- Reading passage:
Start of Block

# # 04: Subsampling and Preparation for Modeling
#
# This notebook prepares synthetic datasets (manual, copula, CTGAN) for modeling by:
# - Subsampling each to match the exact number of defaults and non-defaults in the Home Credit dataset (~8% default rate).
# - Aligning variable columns across all datasets.
# - Exporting ready-to-model merged (Home Credit + synthetic footprint variables) and separate datasets.
#
# **Key Notes:**
# - The Home Credit dataset has a default rate of ~8%, higher than Berg et al. (~0.9%).
# - Subsampling ensures exact matches for default/non-default counts for fair modeling comparisons.
# - Random seeds are set for reproducibility.
# - All datasets are validated for shape, column consistency, and default rates after each major step.
# - File paths are kept as provided, assuming they are correct in your environment.

End of Block

- Data below:

Start of Block

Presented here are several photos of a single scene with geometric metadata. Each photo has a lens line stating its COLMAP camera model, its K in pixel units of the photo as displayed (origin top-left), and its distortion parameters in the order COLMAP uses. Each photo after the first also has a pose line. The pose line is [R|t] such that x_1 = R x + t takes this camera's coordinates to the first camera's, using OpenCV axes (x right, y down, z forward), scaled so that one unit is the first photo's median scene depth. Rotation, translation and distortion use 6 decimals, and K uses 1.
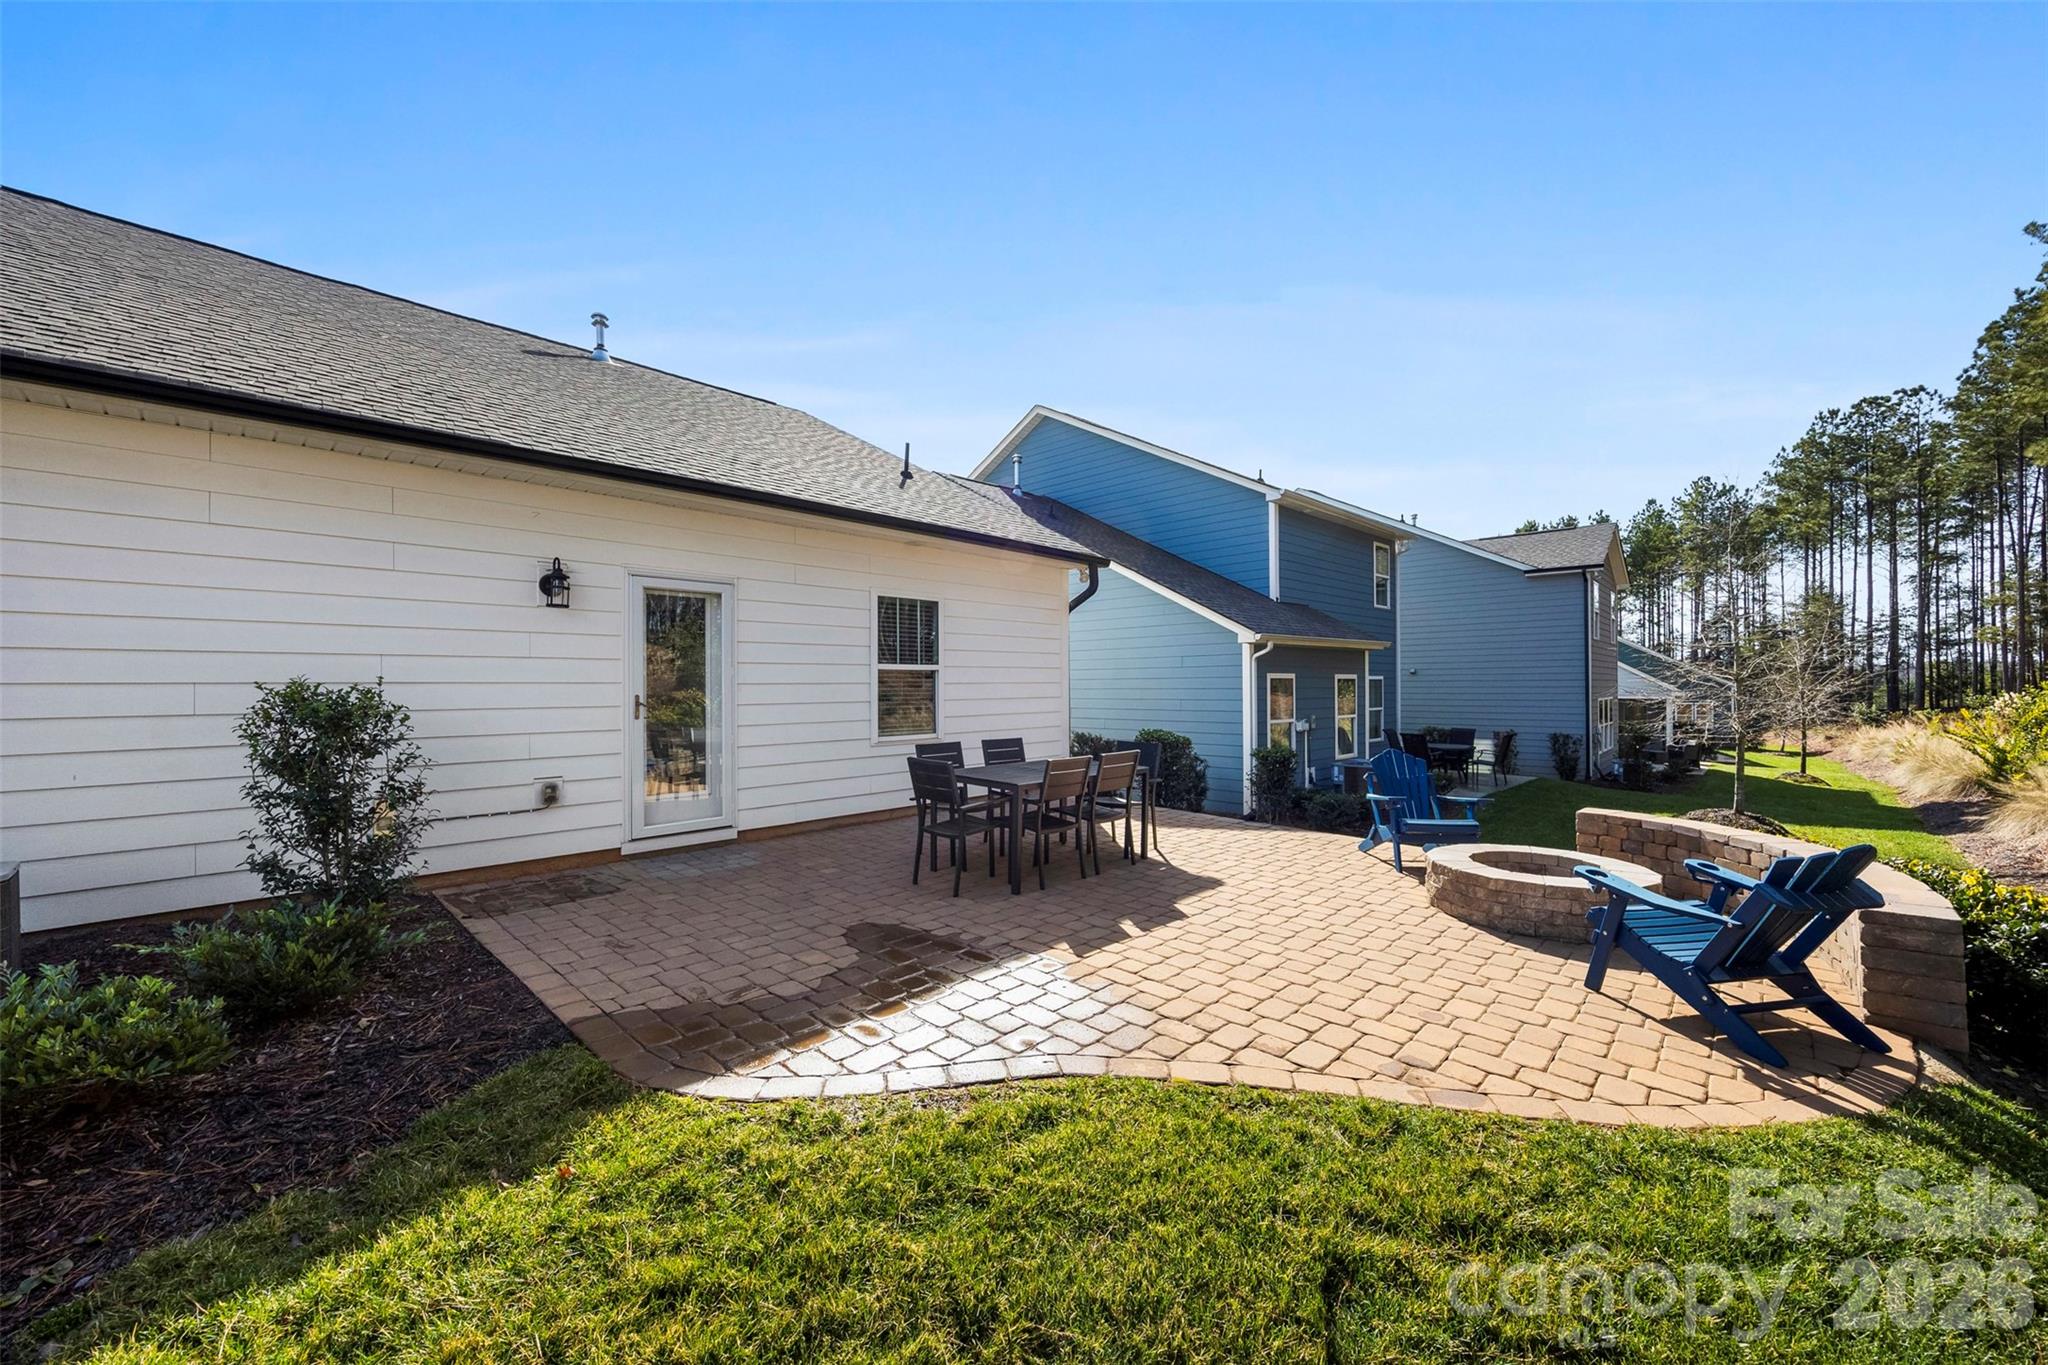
lens RADIAL K [[789.8, 0, 1024.0], [0, 789.8, 682.5], [0, 0, 1]] dist [-0.000186, 0.000006]
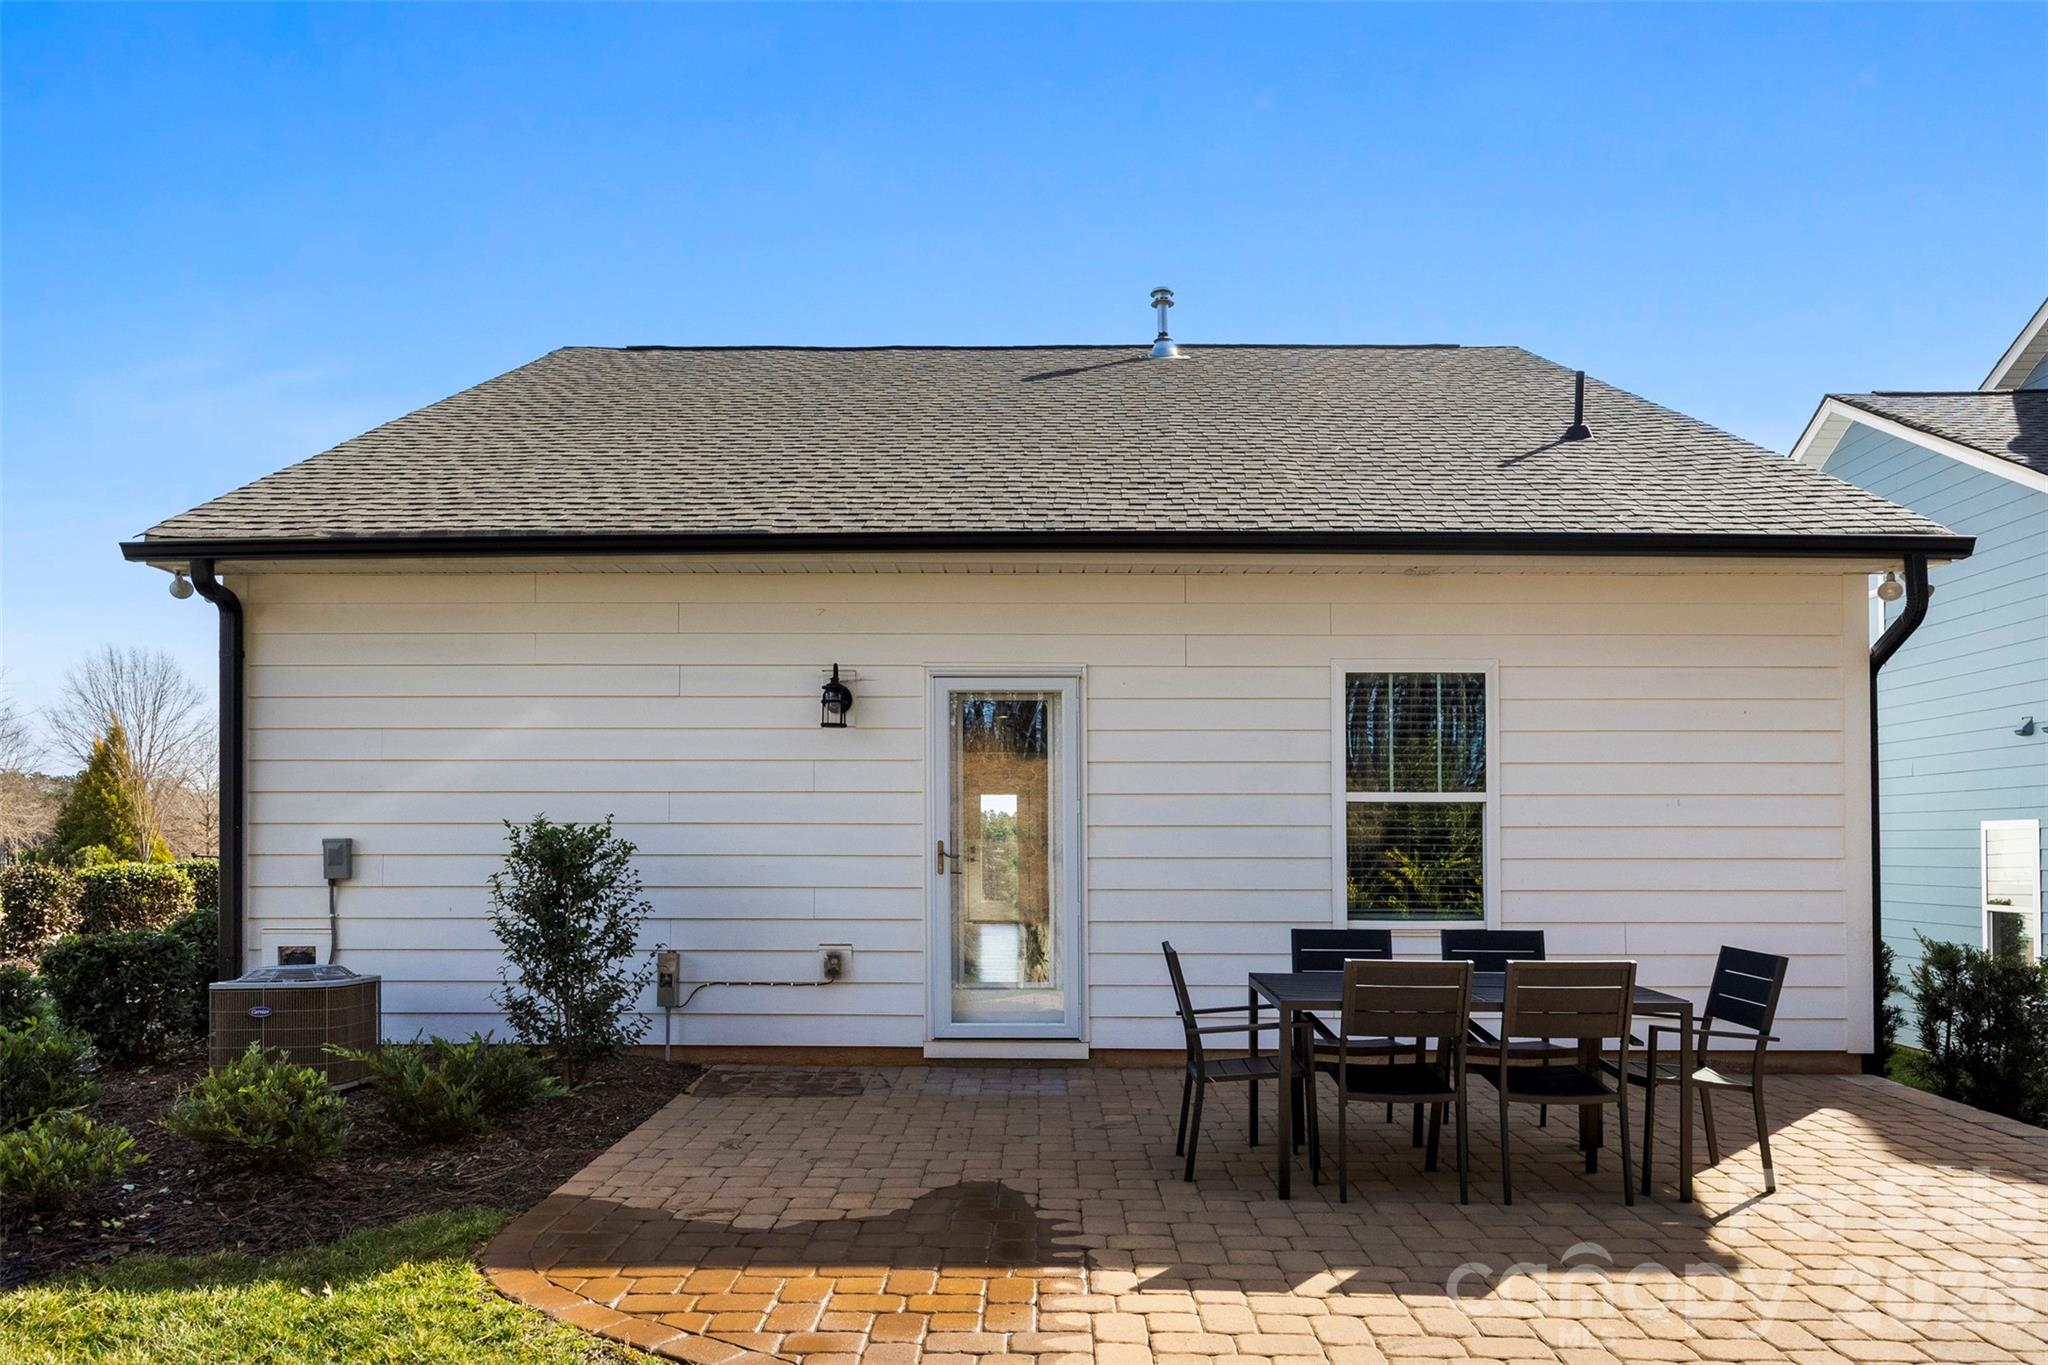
lens RADIAL K [[1421.8, 0, 1025.9], [0, 1421.8, 840.2], [0, 0, 1]] dist [-0.004823, 0.000497]
pose [[0.678158, 0.001664, -0.734914, 0.563767], [-0.003395, 0.999994, -0.000870, 0.017253], [0.734908, 0.003085, 0.678160, 0.179033]]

End of Block

- Tasks for this exercise:
**A.** Answer these questions using the notebook header, one answer per line:
(i) Which three synthetic datasets does the notebook prepare?
(ii) What is the default rate of the Home Credit dataset?
(iii) What is set for reproducibility?
**B.** Rewrite the paragraph of the notebook header that begins "This notebook prepares synthetic datasets" as a single shorter sentence that keeps its main facts.
**C.** Write out the notebook header again, beginning at the words "# - Random seeds" and stopping after "in your environment.", and change "validated" to "checked".

- Outputs for the tasks:
**A.**
(i) Manual, copula, and CTGAN.
(ii) About 8%.
(iii) Random seeds.

**B.** The notebook readies the manual, copula, and CTGAN synthetic datasets for modeling by subsampling each to the Home Credit dataset's exact default and non-default counts (~8% default rate), aligning their variable columns, and exporting both merged and separate ready-to-model datasets.

**C.**
# - Random seeds are set for reproducibility.
# - All datasets are checked for shape, column consistency, and default rates after each major step.
# - File paths are kept as provided, assuming they are correct in your environment.